The Best Student Cities index calculates the most student-friendly cities in the world on 5 categories:
University rankings: Calculated by the number of universities featured on the World University Rankings and a score depending on which ranking each institution has.
Affordability: Calculated by the tuition fees index, the Big Mac and Ipad Index and the Mercer cost of Living Index. Many indicate that even a European capital, Berlin still has moderately cheap rents and stable living costs. As a result it got its’ highest marks in the affordability category.
Student mix: Calculated by the volume of international students, the ratio of international to local students and the tolerance and inclusion index.

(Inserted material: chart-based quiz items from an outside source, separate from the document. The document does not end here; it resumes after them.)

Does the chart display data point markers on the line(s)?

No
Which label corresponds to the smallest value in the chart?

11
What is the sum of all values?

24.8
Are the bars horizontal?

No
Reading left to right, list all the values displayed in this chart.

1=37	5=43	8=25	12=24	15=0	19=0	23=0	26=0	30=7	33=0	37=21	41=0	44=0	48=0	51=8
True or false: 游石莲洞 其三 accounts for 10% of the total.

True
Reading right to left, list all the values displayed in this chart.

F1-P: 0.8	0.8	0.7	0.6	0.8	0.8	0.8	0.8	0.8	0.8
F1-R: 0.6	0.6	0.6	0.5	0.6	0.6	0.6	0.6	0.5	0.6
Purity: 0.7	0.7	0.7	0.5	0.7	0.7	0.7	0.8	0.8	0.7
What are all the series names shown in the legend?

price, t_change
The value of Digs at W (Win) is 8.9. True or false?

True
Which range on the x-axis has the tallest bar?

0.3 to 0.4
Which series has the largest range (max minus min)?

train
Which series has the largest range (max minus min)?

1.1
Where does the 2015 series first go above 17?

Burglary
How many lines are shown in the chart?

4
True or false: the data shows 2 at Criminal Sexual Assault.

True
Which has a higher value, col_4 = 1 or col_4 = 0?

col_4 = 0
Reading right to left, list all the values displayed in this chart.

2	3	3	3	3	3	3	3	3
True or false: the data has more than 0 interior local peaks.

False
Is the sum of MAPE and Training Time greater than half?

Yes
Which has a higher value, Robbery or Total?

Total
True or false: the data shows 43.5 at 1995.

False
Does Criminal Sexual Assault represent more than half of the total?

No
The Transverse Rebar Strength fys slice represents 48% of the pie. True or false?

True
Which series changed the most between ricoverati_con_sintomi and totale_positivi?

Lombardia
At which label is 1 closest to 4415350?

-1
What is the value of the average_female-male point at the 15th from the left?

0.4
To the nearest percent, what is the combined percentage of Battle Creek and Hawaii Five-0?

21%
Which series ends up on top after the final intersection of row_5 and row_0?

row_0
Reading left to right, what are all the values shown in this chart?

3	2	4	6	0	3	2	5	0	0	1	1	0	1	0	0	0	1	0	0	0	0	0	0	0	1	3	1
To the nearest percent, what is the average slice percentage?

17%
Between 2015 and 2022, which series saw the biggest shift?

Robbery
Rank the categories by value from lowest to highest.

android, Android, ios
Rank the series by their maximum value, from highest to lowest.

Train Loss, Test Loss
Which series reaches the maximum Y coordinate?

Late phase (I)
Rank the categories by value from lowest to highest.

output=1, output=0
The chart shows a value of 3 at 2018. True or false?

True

Desirability: Calculated by the Economist’s Liveability Index, the Globalization and World Cities Index, the Safety and Pollution score by Numbeo and the Corruption Perceptions Index.
Employer activity: Calculated by the number of universities domestic employers favour, a number of the universities international employers believe produced excellent graduates and the World Bank’s Youth Employment Bonus.
The city is also highly regarded among students all over the world, thanks to an increasing number of graduate and post-graduate courses in English. Berlin’s Freie Universität ranked 119th in the QS world university rankings. The city is considered acutely artistic for its museums and galleries. While the youngsters love it for its vibrant night life.
Paris tops the list as the world’s most student-friendly city, for a fourth year. The mayor of Paris, Anne Hidalgo, told to Guardian: “Paris is proud to be ranked as the best world student city. Our youth represents our greatest strength and incarnates our greatest hope. We carry an ambitious politic to make youth able to blossom, be successful, be able to choose and to build its future. We will continue to support students by offering them opportunities, in an open, dynamic and creative city.”
The French capital continues to appeal to the majority of expat students for its international universities. Eighteen of them being among the world’s top 75. The city got high scores for its moderately low fees, averaging $2400 in 2014, and for its local students’ high aspects of employability.
London fell into the 5th position this year due to its high cost of living. The world’s leading financial hub is widely known for its acclaimed universities. The UCL, University College London, and the Imperial College ranked 7th and 8th in the world.
Montreal is placed on the 7th position. Its famous McGill University is 24th in the world, the city is also known for its International Jazz Festival. Montreal got a high score in the student mix category.
Lastly, the city of Munich reached the 11th place. Home to the headquarters of a number of famous German multinationals such as BMW, Siemens and Allianz. Munich got surprisingly its highest marks in the affordability category.